> Apply what you read
1 > In the forum thread, which old UK TV series does Phil Istine suggest as a source of ideas?
2 > Carry on the forum thread about writing stories of women in prison, picking up right after its final sentence.

> Selected text
BEGIN

I have already read books in the genre and watched a lot of documentaries. 

Facebook is a pretty vile site, from my experience. I genuinely think it is run by people who DESPISE people like me, who have no friends in real life. There are countless ways in which it fucks us over, for no apparent reason other than spite. For example, Facebook automatically disables the "add friend" button on people's pages, to make it harder for people to talk to them. And unless they accept your friend request, which you can't send because they don't have the button on the page, ALL of your messages to them get sent straight to the garbage. So there is no way I can ever contact them ever again. And there is no way to get my account unblocked.


----------



## H.Brown (Apr 29, 2016)

Okay, well then and I known it is hard but its now time to start again. Finding your way here is a brilliant start as it is a friendly site with friendly people, who I am sure would love to get to knownyou more if you wish to talk more then drop me a PM Im always happy to talk to someone new and make new friends.


----------



## Phil Istine (Apr 29, 2016)

blipsycat1 said:


> I want to write either a novel about a women in prison or a series of short stories about different women in prison. I can do neither alone. PLEASE HELP ME!!!



If you can get hold of an old UK TV series called "Bad Girls", it might inspire some ideas.
If you are in the UK, although it's old, it is currently running on CBS Action channel.

END

> Information
BEGIN

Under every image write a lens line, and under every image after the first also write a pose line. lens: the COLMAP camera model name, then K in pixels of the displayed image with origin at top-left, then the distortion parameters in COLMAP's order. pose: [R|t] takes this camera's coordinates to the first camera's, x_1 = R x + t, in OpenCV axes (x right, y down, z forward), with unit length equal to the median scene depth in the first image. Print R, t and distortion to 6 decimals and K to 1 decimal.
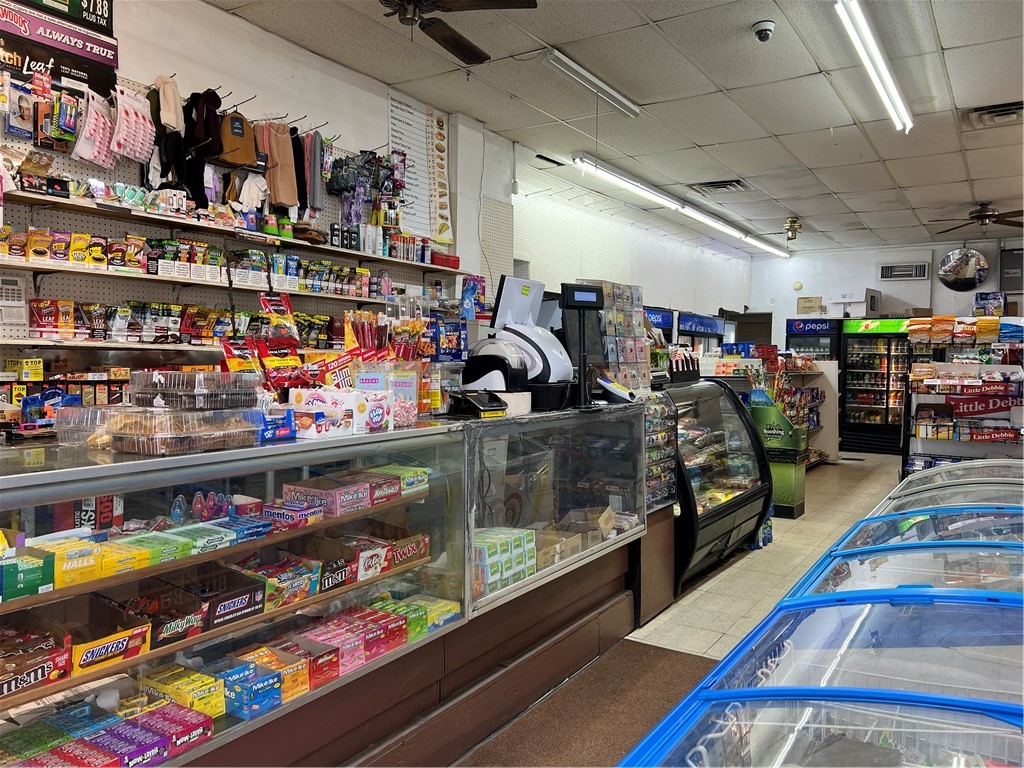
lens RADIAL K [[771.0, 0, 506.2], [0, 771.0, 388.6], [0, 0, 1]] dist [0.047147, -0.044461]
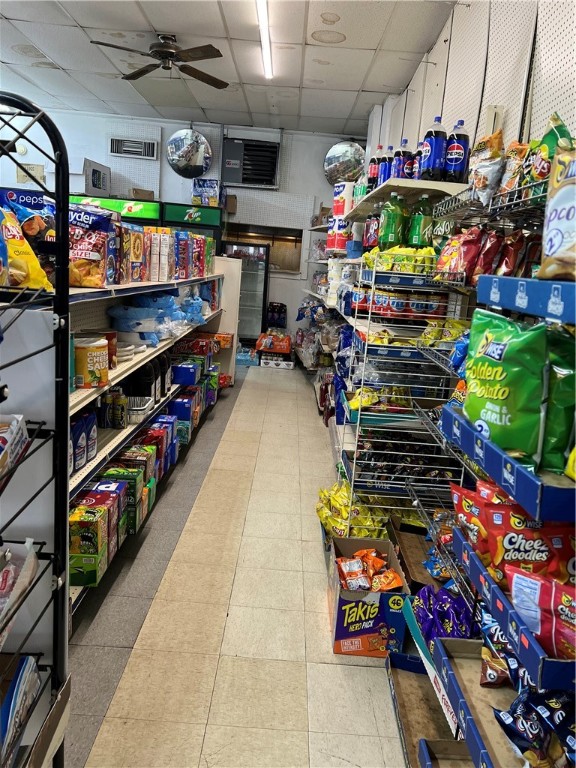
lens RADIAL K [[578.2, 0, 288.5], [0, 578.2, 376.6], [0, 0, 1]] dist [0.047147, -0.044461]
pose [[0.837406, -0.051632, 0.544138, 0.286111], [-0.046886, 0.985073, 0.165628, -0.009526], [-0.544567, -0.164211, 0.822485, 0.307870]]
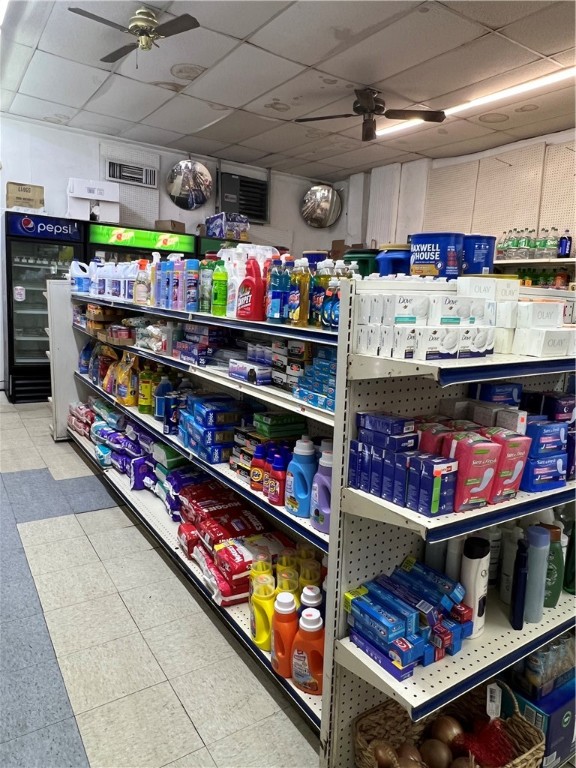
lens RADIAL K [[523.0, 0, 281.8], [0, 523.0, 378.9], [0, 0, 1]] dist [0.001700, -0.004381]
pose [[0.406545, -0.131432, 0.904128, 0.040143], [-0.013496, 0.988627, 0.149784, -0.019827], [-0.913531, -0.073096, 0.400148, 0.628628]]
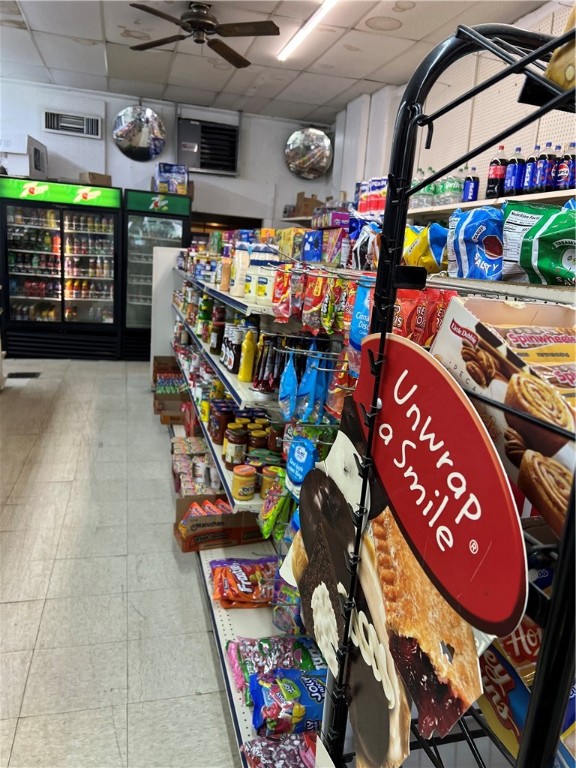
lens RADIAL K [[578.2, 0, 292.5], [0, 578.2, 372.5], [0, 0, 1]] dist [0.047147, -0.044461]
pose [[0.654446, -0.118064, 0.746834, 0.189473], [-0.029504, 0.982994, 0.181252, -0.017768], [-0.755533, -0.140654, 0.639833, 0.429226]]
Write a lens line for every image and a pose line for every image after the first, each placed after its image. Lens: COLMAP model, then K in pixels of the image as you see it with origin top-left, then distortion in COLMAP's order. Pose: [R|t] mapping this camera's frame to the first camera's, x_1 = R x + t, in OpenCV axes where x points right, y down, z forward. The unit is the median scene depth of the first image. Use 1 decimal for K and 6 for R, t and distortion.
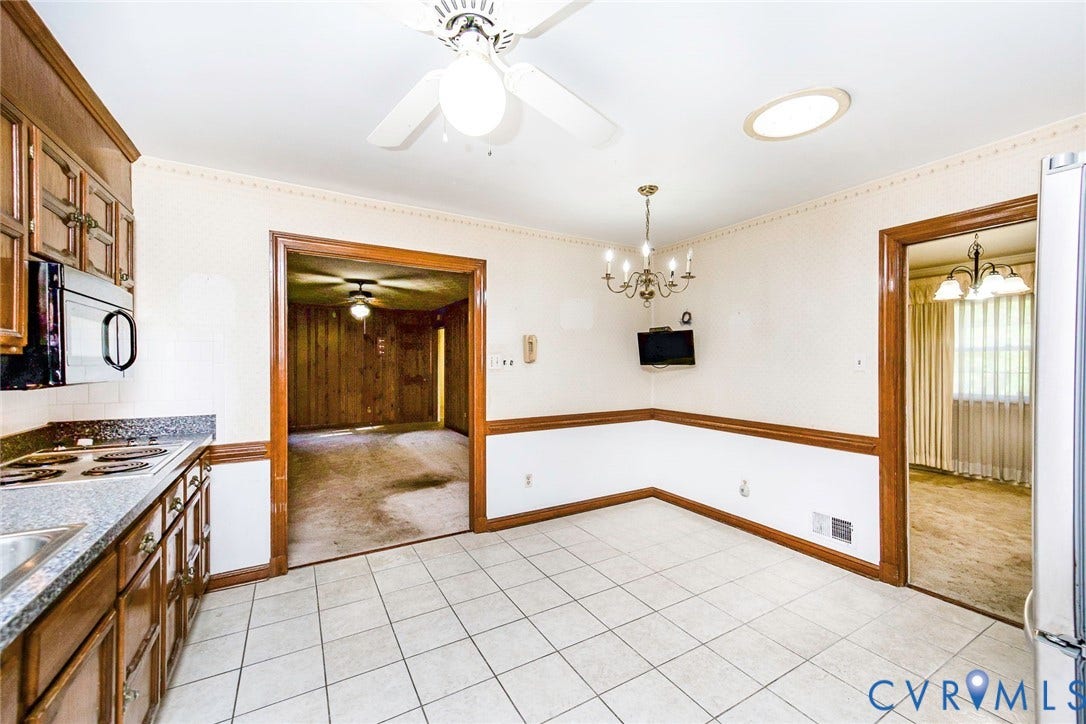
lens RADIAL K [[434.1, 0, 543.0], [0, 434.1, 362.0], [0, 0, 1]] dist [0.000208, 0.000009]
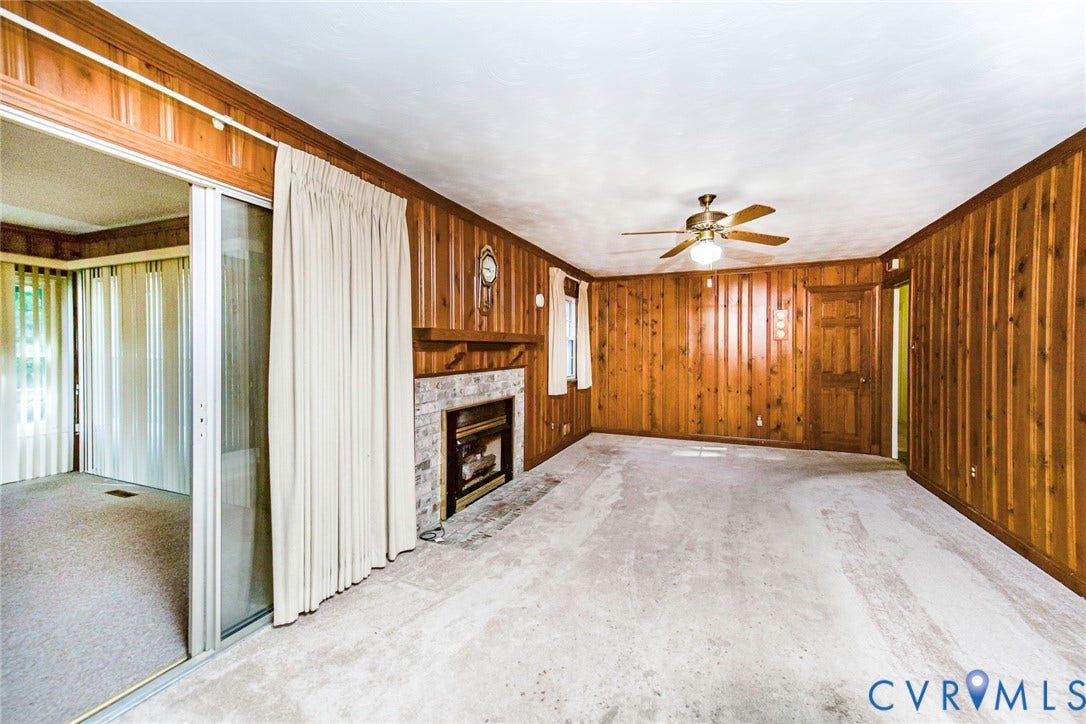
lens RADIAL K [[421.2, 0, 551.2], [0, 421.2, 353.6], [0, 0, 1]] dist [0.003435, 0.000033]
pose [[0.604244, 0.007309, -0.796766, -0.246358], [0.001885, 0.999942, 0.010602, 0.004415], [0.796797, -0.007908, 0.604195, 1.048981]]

END

> Results in order
1 > "Bad Girls."

2 >
----------



## blipsycat1 (Apr 29, 2016)

Phil Istine said:


> If you can get hold of an old UK TV series called "Bad Girls", it might inspire some ideas.
> If you are in the UK, although it's old, it is currently running on CBS Action channel.



I have watched a lot of documentaries instead. Still, I CANNOT do this alone. PLEASE help me.


----------



## Firemajic (Apr 29, 2016)

blipsycat1 said:


> I have watched a lot of documentaries instead. Still, I CANNOT do this alone. PLEASE help me.




My mom always said, "If you want something bad enough, you can find a way to make it happen"... so, that is my advice, every journey starts with that first step... these are not empty words I am throwing at you.. I used to write and hide my poetry away in a drawer... then I found WF, and the support I needed... and thanks to a fabulous friend I met here, my poetry has been published in a book, along with other Authors... So, the possibility is there, but you have to lose the negative voice, or you are defeated before you give yourself a chance....


----------



## blipsycat1 (Apr 29, 2016)

Firemajic said:


> My mom always said, "If you want something bad enough, you can find a way to make it happen"... so, that is my advice, every journey starts with that first step... these are not empty words I am throwing at you.. I used to write and hide my poetry away in a drawer... then I found WF, and the support I needed... and thanks to a fabulous friend I met here, my poetry has been published in a book, along with other Authors... So, the possibility is there, but you have to lose the negative voice, or you are defeated before you give yourself a chance....



I really don't think you can understand what I'm talking about unless you were in my shoes, but I'll try to explain. 

 I've always been depressed, but when I talked about the story with my co-writers, for those brief periods when we were talking, life seemed bearable. They were being nice to me, and were helping me with the only thing I cared about, which was the story. I looked forward to it every day. It was the best thing in my life. I wasn't alone, I was talking about the only thing I care about, and they were adding amazing ideas to it.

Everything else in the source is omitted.